Additional context: The paper shows deception directions "rotate gradually across layers" within examined models. The geometric analysis (negative correlation R≈-0.435 between geometric similarity and performance differences) applies only within single architectures — cross-architecture geometric analysis is not performed.

Agent Notes

Why this matters: This is the most important finding for the Beaglehole × SCAV divergence resolution. Nordby et al. is the primary evidence for "Nordby wins" in the divergence (multi-layer probes improve deception detection 29-78%). The paper's own Limitations section acknowledges that cross-family transfer has NOT been tested AND reports strong indirect evidence of family-specificity. This shifts the empirical balance of the divergence:

  • If rotation patterns are architecture-specific (as the family-specific probe performance and absence of cross-family testing suggest), then black-box multi-layer SCAV attacks would fail against closed-source models with different architectures
  • This supports the "Nordby wins for closed-source deployments" resolution of the divergence
  • B4 ("verification degrades faster than capability grows") may need a deployment-model qualifier

What surprised me: That the paper providing the best evidence for Nordby (multi-layer probes work) also contains the best indirect evidence that Nordby may win specifically for closed-source deployments — the same architecture-specificity that makes probes non-universal is what might make cross-architecture black-box SCAV attacks fail.

What I expected but didn't find: Direct cross-family transfer test. Adversarial robustness evaluation under SCAV-style attacks. The paper contains no adversarial robustness evaluation whatsoever — all results are on clean data.

KB connections:

Extraction hints:

  • Do NOT create a new claim from scratch — instead, ENRICH multi-layer-ensemble-probes-outperform-single-layer-by-29-78-percent.md with a limitations note about cross-family transfer
  • ENRICH multi-layer-ensemble-probes-provide-black-box-robustness-but-not-white-box-protection-against-scav-attacks.md — this moderating claim is now better supported; confidence may upgrade from speculative to experimental
  • Consider whether the architecture-specificity evidence is strong enough to propose the claim: "Multi-layer ensemble probe performance is architecture-specific, with optimal configurations not generalizing across model families, suggesting deception representation rotation patterns are not universal"
  • The divergence's "What Would Resolve This" section still stands — no published direct test of cross-architecture multi-layer SCAV attack transfer exists

Context: Nordby et al. was published April 2026 on arXiv. This is the primary new paper on multi-layer deception probe performance. It has not been peer-reviewed. The family-specific findings and limitations are in the paper itself, not added in later versions.

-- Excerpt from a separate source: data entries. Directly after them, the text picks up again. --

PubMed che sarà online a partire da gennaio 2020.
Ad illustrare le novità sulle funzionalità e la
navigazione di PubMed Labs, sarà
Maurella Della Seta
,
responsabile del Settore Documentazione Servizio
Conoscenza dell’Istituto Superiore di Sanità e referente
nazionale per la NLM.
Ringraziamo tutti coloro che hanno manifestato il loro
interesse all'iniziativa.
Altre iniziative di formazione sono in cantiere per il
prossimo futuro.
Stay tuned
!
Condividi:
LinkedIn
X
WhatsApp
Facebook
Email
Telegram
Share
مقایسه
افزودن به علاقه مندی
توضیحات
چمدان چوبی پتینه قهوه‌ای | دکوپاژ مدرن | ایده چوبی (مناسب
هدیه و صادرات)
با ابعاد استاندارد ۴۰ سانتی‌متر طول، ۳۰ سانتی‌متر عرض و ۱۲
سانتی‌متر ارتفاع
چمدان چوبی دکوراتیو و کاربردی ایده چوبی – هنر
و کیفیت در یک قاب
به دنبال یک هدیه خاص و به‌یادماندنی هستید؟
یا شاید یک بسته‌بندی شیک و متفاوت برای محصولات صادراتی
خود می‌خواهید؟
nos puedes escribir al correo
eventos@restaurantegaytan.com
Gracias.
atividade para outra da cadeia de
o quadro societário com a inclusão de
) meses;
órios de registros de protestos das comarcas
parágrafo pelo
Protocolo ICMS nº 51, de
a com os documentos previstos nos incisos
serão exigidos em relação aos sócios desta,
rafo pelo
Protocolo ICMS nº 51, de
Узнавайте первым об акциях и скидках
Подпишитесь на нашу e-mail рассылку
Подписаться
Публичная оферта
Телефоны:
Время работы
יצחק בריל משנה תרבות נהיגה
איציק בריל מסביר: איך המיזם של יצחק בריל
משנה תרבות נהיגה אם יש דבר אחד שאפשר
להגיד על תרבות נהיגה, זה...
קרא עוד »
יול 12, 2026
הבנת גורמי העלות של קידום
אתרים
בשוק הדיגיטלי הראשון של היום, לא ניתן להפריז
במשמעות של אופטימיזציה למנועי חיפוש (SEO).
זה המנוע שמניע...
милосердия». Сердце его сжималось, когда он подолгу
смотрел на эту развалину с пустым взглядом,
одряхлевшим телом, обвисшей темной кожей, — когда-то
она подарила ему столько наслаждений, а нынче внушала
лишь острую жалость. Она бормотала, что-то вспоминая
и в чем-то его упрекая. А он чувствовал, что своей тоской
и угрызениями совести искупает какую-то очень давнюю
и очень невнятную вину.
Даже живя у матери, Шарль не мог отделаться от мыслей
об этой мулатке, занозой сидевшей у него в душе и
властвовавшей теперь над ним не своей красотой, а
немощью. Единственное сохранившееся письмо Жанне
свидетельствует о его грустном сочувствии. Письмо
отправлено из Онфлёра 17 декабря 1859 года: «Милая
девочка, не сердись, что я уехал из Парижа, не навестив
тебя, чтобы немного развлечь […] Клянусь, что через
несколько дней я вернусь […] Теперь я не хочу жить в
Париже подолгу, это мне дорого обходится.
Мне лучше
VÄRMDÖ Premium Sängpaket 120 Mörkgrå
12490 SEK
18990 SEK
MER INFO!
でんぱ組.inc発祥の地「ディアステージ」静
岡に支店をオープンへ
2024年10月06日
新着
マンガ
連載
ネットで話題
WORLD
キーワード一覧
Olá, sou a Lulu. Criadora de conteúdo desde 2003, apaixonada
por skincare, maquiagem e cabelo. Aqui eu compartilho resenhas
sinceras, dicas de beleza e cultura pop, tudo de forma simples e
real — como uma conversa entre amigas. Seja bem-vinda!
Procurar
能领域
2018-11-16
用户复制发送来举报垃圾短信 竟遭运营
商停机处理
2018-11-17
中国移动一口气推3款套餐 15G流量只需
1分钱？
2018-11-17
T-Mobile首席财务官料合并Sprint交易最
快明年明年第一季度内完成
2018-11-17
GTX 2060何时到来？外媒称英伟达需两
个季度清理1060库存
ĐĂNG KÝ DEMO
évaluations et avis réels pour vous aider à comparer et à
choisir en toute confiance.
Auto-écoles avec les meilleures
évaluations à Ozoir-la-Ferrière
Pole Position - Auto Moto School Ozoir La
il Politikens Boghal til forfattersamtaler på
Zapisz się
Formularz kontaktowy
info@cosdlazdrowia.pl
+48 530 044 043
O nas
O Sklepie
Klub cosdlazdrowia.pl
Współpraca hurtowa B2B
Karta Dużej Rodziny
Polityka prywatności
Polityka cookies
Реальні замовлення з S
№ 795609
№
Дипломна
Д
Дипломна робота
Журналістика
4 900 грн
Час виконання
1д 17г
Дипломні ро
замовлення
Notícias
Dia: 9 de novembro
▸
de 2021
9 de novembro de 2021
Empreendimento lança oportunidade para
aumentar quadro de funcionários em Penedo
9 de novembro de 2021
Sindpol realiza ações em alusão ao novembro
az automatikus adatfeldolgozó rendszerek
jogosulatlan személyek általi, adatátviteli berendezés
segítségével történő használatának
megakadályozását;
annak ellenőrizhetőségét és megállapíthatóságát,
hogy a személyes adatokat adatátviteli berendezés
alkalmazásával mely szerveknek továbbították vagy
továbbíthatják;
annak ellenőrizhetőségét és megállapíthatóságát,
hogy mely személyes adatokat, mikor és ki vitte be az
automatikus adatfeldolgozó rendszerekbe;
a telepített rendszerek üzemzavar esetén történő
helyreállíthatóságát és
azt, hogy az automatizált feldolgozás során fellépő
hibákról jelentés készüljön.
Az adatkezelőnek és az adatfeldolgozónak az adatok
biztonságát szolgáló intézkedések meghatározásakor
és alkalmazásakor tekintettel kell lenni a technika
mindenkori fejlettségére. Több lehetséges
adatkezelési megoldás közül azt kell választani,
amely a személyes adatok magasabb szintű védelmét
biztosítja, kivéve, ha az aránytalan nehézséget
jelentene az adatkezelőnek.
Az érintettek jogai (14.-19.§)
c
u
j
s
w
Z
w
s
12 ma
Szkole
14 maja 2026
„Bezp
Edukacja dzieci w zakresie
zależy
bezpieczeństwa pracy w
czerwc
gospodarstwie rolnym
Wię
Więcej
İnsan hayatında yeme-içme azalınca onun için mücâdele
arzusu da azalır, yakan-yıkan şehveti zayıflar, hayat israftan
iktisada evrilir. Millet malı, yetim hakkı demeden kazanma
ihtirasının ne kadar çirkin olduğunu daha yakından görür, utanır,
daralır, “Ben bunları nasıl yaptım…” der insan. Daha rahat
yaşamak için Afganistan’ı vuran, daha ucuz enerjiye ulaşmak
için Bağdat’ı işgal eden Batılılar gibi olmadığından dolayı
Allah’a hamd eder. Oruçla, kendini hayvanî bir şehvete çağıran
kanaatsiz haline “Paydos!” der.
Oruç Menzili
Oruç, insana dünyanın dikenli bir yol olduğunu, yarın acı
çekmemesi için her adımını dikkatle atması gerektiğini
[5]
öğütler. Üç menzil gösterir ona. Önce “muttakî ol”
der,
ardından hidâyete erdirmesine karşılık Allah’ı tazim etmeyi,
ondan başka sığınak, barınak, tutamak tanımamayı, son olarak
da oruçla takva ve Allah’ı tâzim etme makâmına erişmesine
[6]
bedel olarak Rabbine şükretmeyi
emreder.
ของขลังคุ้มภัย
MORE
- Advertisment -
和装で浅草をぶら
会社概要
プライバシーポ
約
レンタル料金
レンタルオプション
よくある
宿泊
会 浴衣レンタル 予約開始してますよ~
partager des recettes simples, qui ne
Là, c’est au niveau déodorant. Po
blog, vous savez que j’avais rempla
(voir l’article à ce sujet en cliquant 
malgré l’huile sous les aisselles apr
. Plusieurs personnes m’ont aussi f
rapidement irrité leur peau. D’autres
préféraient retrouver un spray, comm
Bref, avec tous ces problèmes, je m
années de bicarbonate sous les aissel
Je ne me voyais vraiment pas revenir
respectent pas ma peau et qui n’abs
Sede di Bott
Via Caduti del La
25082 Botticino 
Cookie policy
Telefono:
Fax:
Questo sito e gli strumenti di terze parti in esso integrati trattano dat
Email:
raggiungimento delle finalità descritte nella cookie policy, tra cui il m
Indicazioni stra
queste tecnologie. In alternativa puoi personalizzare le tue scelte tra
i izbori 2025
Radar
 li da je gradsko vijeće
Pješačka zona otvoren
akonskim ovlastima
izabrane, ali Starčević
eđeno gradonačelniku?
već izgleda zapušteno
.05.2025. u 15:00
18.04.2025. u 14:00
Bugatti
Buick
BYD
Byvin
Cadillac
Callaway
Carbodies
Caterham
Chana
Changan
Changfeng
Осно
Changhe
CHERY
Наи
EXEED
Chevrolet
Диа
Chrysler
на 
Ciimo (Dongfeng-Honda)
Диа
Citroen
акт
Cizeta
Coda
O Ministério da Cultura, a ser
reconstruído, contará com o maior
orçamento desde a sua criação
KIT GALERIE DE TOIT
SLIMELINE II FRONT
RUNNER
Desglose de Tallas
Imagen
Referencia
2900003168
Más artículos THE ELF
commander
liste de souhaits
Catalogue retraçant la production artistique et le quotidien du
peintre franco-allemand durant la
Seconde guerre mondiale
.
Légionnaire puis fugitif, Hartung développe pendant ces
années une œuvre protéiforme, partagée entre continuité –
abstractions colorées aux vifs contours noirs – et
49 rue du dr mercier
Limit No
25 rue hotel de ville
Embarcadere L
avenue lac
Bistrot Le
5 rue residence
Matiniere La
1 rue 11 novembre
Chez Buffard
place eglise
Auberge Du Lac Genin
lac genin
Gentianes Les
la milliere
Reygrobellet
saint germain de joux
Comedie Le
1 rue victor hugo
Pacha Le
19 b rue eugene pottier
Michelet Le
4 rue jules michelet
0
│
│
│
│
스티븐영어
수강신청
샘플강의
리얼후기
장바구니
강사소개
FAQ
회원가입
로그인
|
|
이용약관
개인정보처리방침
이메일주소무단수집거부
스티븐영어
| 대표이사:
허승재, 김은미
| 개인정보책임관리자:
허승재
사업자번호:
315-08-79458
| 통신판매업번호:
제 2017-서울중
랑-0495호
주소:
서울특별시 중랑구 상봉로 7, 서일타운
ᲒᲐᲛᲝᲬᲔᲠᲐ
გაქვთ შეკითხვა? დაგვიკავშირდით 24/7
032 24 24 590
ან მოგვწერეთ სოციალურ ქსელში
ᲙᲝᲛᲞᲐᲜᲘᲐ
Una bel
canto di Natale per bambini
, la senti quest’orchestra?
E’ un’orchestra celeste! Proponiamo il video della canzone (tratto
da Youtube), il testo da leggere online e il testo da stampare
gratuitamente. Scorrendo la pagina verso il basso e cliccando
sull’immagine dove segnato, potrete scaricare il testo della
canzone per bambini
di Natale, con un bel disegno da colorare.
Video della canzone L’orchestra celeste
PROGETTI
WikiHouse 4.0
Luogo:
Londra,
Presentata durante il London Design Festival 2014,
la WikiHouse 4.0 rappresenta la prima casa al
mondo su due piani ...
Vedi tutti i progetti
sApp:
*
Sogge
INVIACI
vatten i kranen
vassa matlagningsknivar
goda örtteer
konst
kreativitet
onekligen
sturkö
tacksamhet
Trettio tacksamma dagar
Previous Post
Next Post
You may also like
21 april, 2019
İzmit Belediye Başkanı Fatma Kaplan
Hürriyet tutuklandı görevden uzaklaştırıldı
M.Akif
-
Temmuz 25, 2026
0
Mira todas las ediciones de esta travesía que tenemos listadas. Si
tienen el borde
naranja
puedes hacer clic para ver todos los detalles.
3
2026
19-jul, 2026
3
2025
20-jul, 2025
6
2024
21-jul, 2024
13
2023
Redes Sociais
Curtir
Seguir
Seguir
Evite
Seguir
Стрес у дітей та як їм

Curator Notes (structured handoff for extractor)

PRIMARY CONNECTION: multi-layer-ensemble-probes-provide-black-box-robustness-but-not-white-box-protection-against-scav-attacks — the moderating divergence claim

WHY ARCHIVED: Nordby et al.'s own limitations section provides the most direct available evidence on rotation pattern architecture-specificity. This updates the divergence prior without resolving it.

EXTRACTION HINT: The extractor should focus on ENRICHING the moderating divergence claim, not creating a new claim. The key addition: empirical evidence from Nordby's own paper supports the "rotation patterns are architecture-specific" hypothesis through probe non-generalization. Confidence on the moderating claim upgrades from speculative to experimental. Do not create a standalone claim about rotation patterns — the evidence is indirect.